»»

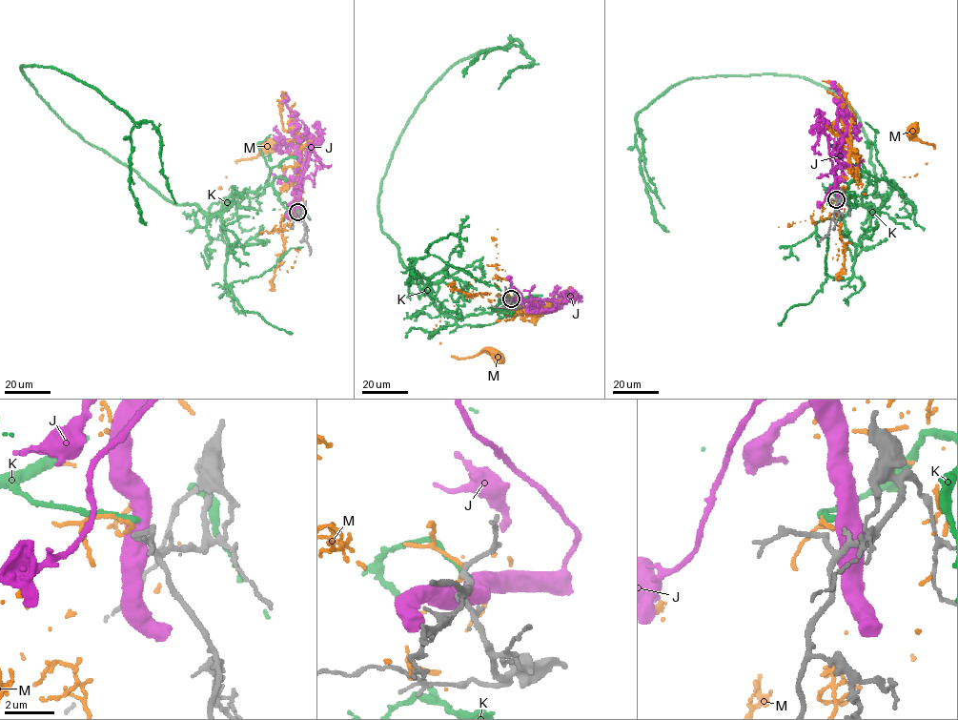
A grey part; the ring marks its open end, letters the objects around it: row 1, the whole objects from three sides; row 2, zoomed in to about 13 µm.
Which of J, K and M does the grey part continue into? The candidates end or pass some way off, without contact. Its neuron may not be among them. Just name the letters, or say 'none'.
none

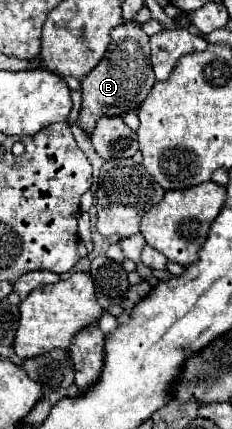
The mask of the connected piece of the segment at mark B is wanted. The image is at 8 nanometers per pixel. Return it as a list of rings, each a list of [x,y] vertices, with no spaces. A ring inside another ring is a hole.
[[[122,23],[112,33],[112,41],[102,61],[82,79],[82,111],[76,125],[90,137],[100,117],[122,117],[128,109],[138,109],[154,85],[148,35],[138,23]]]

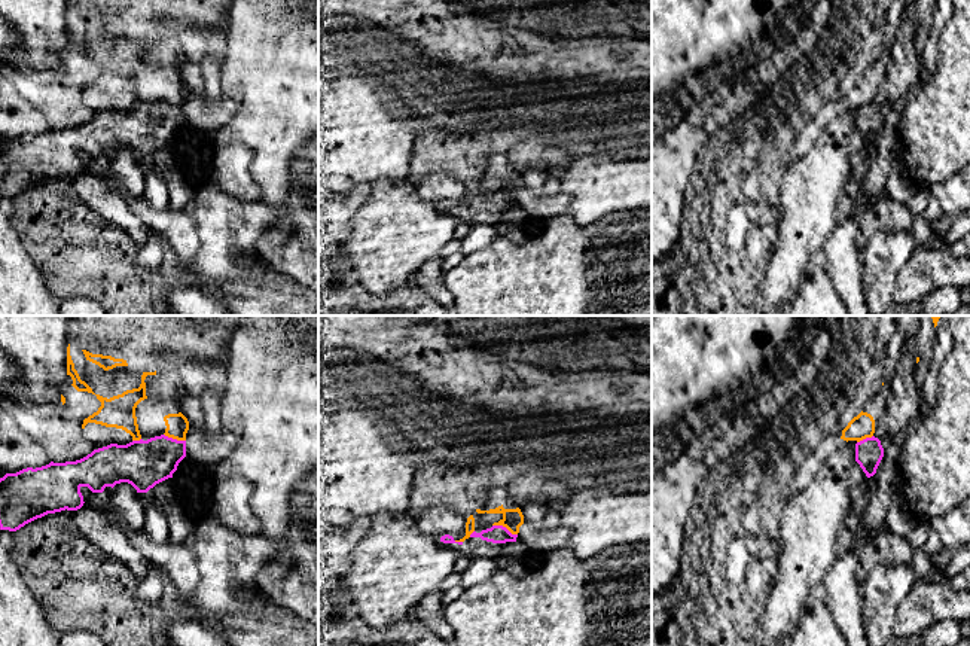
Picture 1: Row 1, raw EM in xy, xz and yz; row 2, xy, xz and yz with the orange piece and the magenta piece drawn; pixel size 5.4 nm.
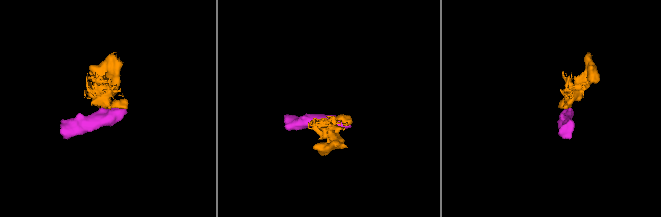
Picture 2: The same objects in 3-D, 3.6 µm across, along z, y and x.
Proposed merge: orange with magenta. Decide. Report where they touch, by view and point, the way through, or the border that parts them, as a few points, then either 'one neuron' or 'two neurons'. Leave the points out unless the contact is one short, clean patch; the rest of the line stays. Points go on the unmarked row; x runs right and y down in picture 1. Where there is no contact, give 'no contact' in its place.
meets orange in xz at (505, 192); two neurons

««

Instructions to follow ->
Show every line from the listing above in which the string "objects" appears.

Exercise response ->
A grey part; the ring marks its open end, letters the objects around it: row 1, the whole objects from three sides; row 2, zoomed in to about 13 µm.
Picture 2: The same objects in 3-D, 3.6 µm across, along z, y and x.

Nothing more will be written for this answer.